Another way to think about is back in the good old days, when you created an AD on prem MS recommended that you made the domain different from the domain you used on the Internet i.e. domain.local. That way, traffic inside the network went via domain.local and stuff to the internet went via domain.com. Same kinda thing here.

 

It is kinda hard to explain here but at it's core, as I said, it is because Azure AD is not the same as Windows Server AD and WVD still needs the older style Windows Server AD to work. Thus, give WVD requires an NTLM domain to work best practice (although not a requirement) is to use a sub domain with Azure AD DS to prevent DNS issues.

 

If you are still having trouble try reading my blog post where I go into more details on all this:

 

https://blog.ciaops.com/2020/01/09/moving-to-the-cloud-part-3/

@Robert Crane 

Ok thanks for all the helpful information and clarifying those topics for me.

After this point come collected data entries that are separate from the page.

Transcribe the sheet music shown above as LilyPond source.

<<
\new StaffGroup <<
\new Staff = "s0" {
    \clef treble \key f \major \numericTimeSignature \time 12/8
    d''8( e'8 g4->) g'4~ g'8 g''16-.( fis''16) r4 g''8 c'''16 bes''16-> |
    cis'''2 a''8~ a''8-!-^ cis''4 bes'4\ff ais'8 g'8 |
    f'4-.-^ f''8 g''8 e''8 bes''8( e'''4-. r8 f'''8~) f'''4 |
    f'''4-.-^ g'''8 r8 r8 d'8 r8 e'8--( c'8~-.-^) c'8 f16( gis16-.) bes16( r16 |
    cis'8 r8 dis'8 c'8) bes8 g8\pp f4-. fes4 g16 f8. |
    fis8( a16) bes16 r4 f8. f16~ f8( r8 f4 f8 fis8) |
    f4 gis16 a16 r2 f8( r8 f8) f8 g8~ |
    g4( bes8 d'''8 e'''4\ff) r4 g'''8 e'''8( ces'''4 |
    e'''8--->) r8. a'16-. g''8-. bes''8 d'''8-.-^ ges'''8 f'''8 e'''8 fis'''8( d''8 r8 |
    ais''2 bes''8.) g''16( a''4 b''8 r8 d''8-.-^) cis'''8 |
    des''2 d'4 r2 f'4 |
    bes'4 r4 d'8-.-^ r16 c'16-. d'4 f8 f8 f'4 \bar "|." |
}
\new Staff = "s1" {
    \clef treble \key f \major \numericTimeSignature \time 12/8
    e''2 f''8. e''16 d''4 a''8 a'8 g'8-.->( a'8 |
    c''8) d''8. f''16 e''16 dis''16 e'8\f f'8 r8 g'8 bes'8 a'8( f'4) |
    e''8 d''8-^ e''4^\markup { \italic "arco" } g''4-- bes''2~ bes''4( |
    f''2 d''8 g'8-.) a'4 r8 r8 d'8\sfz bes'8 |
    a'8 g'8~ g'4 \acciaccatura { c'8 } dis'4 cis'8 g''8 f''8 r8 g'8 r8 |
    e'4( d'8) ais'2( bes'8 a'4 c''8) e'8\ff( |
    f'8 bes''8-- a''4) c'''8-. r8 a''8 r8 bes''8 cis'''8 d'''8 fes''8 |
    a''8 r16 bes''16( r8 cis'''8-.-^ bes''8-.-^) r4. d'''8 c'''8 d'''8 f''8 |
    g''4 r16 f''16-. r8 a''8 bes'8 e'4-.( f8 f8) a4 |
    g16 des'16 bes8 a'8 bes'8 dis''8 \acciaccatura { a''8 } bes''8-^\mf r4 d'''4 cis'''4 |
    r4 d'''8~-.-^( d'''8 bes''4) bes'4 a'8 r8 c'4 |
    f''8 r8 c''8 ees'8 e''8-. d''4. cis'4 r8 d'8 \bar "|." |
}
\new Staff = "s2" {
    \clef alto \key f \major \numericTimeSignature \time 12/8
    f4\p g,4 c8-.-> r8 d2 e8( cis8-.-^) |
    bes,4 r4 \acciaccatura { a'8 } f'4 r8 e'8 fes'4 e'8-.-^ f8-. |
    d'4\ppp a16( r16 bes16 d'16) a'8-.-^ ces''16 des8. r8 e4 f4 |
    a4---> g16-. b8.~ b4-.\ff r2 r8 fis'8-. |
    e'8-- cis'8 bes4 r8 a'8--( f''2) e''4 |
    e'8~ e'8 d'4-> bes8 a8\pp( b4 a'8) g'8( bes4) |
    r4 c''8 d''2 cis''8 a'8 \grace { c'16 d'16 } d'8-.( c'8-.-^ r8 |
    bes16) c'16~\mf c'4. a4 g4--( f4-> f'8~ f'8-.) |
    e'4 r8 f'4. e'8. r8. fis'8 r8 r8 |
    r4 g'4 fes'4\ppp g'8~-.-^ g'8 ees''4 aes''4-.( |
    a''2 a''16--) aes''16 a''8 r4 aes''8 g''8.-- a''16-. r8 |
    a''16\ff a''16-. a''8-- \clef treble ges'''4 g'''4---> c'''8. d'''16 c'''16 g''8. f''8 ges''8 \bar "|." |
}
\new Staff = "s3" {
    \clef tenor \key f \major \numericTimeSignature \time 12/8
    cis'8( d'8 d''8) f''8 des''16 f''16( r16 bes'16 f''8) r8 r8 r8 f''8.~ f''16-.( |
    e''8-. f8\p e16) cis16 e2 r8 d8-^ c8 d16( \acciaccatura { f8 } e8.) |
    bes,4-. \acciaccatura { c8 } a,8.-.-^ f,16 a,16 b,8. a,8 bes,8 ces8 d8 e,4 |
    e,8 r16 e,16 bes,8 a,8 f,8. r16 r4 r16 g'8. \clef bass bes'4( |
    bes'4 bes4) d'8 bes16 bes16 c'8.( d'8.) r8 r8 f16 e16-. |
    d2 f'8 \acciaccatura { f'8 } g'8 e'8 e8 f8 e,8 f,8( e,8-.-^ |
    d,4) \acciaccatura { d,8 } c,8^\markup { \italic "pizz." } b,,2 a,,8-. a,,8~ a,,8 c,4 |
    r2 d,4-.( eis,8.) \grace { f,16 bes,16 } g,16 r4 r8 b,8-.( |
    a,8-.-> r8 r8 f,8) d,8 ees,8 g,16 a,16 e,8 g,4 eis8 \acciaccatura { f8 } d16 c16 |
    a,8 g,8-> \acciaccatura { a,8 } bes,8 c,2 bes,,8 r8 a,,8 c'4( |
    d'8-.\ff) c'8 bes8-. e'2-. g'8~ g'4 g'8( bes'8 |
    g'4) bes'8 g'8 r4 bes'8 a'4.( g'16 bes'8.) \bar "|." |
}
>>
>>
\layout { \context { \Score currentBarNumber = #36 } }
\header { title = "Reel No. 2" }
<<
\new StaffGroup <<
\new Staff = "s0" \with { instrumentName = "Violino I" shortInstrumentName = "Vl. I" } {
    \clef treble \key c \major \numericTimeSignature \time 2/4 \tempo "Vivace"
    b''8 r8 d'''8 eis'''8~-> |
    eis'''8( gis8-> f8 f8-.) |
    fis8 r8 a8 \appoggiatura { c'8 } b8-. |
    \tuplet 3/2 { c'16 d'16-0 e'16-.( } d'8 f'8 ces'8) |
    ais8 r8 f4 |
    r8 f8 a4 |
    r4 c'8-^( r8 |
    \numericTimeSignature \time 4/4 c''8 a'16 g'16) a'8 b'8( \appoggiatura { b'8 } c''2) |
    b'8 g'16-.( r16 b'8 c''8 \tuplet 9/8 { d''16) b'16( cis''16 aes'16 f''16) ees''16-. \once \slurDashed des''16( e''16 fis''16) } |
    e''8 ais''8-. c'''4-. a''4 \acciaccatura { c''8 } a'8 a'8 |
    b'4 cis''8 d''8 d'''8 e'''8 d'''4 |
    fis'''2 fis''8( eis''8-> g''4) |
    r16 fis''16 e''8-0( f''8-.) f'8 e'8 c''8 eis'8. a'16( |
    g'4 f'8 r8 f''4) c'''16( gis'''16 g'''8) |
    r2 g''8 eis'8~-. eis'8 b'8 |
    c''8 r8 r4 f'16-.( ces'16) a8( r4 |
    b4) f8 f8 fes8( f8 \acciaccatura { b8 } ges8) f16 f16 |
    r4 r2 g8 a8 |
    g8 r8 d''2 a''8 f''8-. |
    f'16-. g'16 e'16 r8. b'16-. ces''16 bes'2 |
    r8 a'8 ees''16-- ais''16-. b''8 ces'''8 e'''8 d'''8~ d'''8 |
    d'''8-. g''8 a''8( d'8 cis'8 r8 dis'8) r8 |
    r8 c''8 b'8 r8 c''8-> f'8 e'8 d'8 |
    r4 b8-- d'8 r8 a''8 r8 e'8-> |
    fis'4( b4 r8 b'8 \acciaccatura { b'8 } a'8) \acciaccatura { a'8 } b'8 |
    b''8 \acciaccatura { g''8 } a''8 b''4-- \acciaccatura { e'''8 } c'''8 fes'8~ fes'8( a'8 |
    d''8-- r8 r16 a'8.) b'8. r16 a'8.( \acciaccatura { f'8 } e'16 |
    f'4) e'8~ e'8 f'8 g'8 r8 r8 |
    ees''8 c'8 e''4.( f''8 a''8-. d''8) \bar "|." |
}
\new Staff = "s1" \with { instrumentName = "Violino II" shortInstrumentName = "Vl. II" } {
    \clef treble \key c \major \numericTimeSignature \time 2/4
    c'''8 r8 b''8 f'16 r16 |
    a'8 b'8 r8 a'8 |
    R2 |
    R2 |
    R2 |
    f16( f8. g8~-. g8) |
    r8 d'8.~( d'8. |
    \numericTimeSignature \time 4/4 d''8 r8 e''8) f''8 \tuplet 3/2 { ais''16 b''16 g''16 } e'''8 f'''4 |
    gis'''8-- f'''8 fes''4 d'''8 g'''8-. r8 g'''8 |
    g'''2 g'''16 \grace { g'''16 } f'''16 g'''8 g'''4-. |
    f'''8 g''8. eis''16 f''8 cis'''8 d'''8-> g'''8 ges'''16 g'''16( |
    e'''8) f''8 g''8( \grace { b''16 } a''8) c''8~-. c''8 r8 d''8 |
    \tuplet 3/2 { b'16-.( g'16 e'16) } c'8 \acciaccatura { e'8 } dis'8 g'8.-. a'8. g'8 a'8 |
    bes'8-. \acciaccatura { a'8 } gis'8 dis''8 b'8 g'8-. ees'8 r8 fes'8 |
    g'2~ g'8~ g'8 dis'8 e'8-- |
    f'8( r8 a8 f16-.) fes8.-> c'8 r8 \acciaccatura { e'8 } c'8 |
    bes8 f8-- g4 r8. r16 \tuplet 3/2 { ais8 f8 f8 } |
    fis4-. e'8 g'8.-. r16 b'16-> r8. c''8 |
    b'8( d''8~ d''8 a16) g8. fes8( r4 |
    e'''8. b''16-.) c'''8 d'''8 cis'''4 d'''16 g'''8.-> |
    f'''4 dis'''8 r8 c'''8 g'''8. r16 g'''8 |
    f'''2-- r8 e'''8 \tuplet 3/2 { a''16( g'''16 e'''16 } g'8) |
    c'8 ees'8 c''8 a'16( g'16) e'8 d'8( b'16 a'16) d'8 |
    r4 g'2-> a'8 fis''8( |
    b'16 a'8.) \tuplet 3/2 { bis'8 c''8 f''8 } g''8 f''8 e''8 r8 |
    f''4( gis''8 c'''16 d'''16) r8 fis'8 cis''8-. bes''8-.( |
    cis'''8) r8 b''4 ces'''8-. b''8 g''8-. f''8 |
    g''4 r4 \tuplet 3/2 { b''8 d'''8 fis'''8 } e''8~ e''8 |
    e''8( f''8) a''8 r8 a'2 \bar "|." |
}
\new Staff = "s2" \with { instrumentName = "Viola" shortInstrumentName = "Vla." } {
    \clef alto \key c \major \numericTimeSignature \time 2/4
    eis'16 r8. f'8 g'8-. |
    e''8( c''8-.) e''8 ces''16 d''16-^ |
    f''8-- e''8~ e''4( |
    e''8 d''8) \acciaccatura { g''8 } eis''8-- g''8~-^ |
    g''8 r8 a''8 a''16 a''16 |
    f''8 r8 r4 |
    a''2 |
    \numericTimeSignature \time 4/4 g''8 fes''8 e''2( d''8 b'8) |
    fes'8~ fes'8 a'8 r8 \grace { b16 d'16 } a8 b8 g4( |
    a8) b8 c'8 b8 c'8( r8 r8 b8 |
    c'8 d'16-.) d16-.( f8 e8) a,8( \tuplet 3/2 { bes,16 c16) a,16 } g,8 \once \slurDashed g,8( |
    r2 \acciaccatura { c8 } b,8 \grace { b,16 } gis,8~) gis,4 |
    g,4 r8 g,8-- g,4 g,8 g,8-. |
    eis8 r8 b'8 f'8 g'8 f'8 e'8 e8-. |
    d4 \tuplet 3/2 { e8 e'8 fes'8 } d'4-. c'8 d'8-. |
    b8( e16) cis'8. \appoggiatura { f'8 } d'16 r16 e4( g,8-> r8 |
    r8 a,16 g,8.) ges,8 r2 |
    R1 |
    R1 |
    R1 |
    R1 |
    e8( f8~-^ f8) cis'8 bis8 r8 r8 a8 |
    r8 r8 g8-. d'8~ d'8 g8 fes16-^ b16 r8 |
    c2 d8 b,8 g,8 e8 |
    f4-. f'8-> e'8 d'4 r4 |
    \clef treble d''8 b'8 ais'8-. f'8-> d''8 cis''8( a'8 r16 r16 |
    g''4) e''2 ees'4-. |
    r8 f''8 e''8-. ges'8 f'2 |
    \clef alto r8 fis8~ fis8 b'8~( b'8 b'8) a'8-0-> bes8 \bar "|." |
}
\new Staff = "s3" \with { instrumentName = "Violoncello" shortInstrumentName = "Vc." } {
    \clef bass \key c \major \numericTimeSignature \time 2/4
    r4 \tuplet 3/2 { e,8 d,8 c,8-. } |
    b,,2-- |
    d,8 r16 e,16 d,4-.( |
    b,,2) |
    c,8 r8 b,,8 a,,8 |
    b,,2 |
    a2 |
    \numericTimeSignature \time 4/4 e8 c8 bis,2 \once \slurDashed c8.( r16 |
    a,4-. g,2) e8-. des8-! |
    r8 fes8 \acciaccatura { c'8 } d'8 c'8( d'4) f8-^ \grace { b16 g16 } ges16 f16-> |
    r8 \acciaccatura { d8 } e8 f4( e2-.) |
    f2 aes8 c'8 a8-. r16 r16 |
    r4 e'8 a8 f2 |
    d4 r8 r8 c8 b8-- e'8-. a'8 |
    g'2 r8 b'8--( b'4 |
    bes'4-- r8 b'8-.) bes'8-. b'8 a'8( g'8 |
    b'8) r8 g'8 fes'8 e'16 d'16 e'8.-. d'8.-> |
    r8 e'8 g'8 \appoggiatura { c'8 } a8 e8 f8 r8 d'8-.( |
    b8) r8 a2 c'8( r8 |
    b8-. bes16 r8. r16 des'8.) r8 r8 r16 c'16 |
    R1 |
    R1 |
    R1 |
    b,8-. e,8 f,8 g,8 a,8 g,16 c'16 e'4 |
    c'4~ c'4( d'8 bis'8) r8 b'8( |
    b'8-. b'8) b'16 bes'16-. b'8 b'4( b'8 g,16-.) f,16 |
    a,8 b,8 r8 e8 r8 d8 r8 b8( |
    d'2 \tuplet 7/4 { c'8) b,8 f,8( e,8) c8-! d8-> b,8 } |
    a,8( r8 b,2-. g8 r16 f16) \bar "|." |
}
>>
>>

It's obvious I need to just move forward and test it out since I'm spending too much time theorizing. I need to see how the AADDS Group Policy features are for example, as coming from a Citrix environment I can say powerful, flexible GPOs were extremely instrumental in having a solid Virtual desktop/app environment. If Group Policy is extremely limited on the Azure AD DS side, then I may indeed have to go back to the Site VPN option, which I'm not a fan of for reasons even stated in the Azure ADDS About page itself. 

@John Quile 

If you have complex GP requirements then Azure AD DS will not be suitable in most cases for that. It is designed an 'transitory' migration tool, not a complete on prem AD replacement. You therefore need to look at utilising an existing on prem domain via a site to site VPN I would suggest and not be concerned with Azure AD DS.